**The task**
In the blog on challenges of SAP's Integrated Business Planning, where is IBP currently available?

**Provided text**
= Beginning of Section =

This blog focusses on Challenges of SAP’s Integrated Business Planning (IBP) solution, a cloud based planning software, and tries to give pointers as to what to do when you develop your own clould migration strategy. The IT industry is still in a period of growth with cloud based solutions industry wide, so it’s quite important to consider any challenges that a company would face in implementing and using IBP operationally – this blog seeks to identify the 6 top challenges and see how IBP or SAP addresses these.

IBP is currently only available in the cloud, and I am not aware of any plans to make the application on-premise. To implement IBP, an organisation needs first to be ready for cloud based technology - having a solid cloud strategy and a consistent architecture that is forward looking to ensure that any products chosen now are fit for purpose for the future. Having this strategy in place ensures that you address any challenges that arise from cloud based applications in an organised and structured way, keeping alignment with organisational goals and the reality of any implementation.

There are several challenges an organisation implementing IBP will face because it is delivered in the cloud and they can be grouped under the following headings, each of which I will discuss below (in no order of priority):

  • Software Updates
  • Loss of Control of Software and Services
  • Security
  • Master Data Replication and the Batch Schedule
  • Integration
  • Lack of Customisation

Software Updates

A primary challenge that an organisation must accept with cloud based software is also one of the benefits of being on a single platform within the cloud – enforced application updates. When planning for software updates in SAP IBP, there are two cloud products involved with on-premise agents (HCP IS and SDI described in a later section), local Excel updates and anything that is in a company’s on-premise current landscape that is integrated.

= End of Section =

**Dataset entries**

= Beginning of Section =

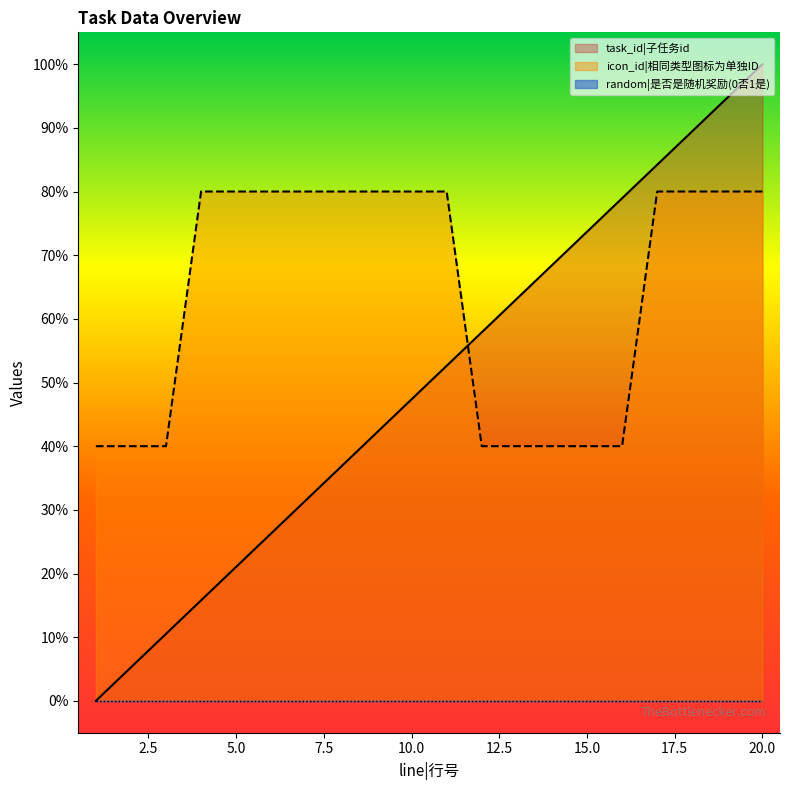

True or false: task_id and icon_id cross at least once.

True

= End of Section =
= Beginning of Section =

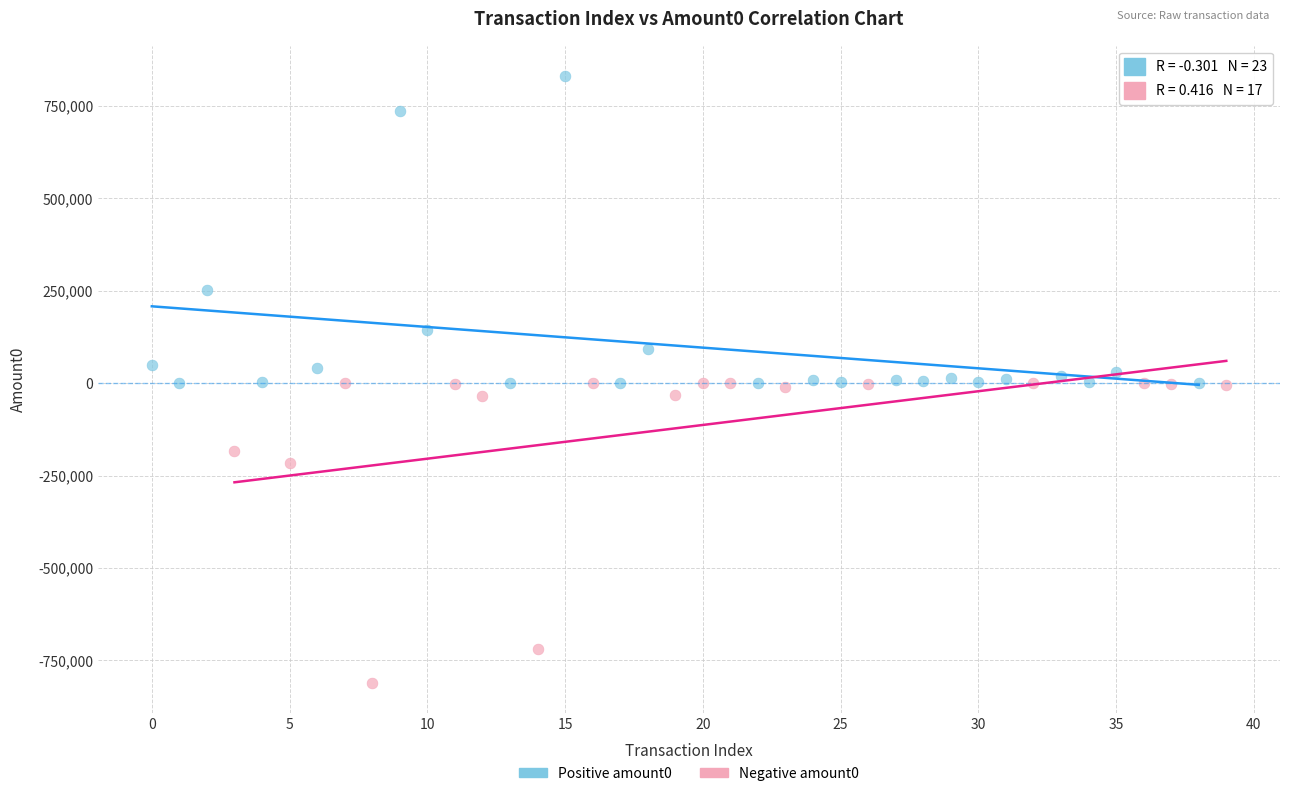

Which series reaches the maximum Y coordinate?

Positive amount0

= End of Section =

**Your response**
IBP is currently only available in the cloud.